27. The system according to any of the preceding paragraphs, wherein the system is further configured to:

receive at least one first adaptation set comprising at least one audio stream associated with at least one first audio scene;

receive at least one second adaptation set comprising at least one second audio stream associated with at least two audio scenes, including said at least one first audio scene; and

provide for joining at least one first audio stream and at least one second audio stream into a new audio stream for decoding based on metadata available regarding current user movement data and/or user interaction metadata and/or user position data and/or information describing an association of at least one first adaptation set with at least one first audio scene and/or an association of at least one second adaptation set with at least one first audio scene.

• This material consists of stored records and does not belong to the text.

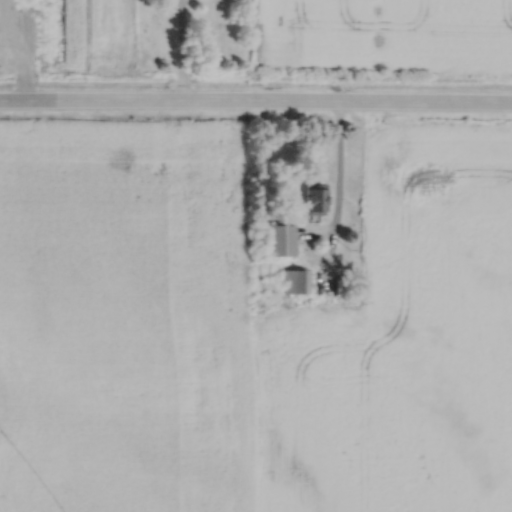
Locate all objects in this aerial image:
road: (181, 49)
road: (10, 50)
road: (255, 100)
road: (339, 180)
building: (314, 198)
building: (315, 202)
building: (280, 239)
building: (282, 241)
building: (294, 281)
building: (296, 283)
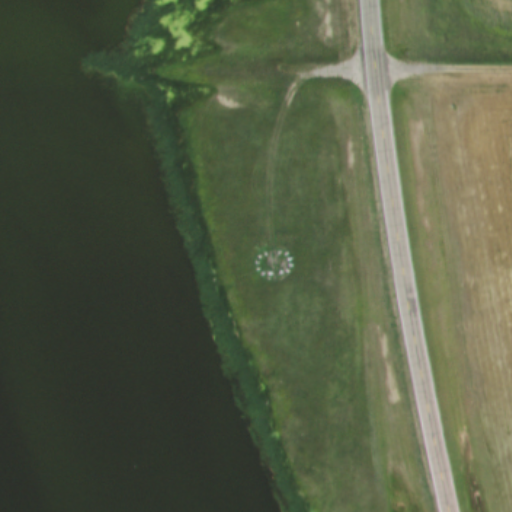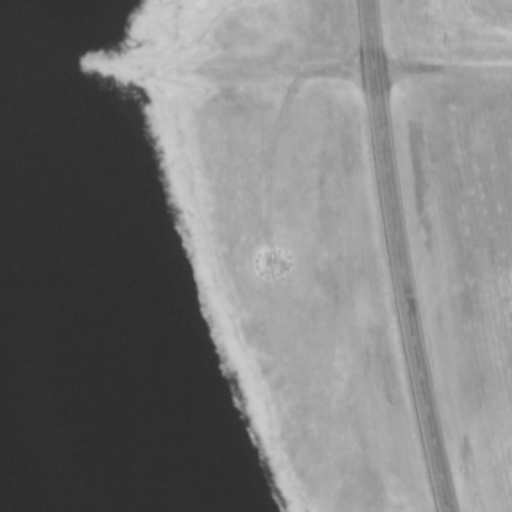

28. A system according to any of the preceding claims, capable of:

decide whether to reproduce at least one audio element from at least one audio scene embedded in at least one stream and at least one additional audio element from at least one additional audio scene embedded in at least one additional stream; and

to cause, if the decision is positive, an operation of joining, or composing, or multiplexing, or superimposing, or combining said at least one additional stream of an additional audio scene with said at least one stream of at least one audio scene.

29. The system according to any of the preceding claims, configured to operate on metadata associated with the selected audio streams based on at least current user movement data and/or user interaction metadata and/or user position data, in order to:

select and/or enable and/or activate the audio elements that make up the audio scene that you decide to play; and/or

ensure that all selected audio streams are combined into a single audio stream.

30. A method for receiving audio streams for playback, comprising the steps of:

decode audio signals from audio streams; and

requesting and/or receiving at least one audio stream based on current user movement data and/or user interaction metadata and/or user position data;

wherein the method includes receiving metadata describing that at least one second audio element is further associated with the second audio scene,

wherein the method includes requesting and/or receiving at least one first and second audio elements when the user's position is associated with the first audio scene,

wherein the method includes requesting and/or receiving at least one second and third audio elements when the user's position is in the second audio scene, and

wherein the method includes requesting and/or receiving at least the first, second and third audio elements in the event of a transition between the first audio scene and the second audio scene.

31. A computer program containing instructions that, when executed by a processor, cause the processor to perform the method of paragraph 30.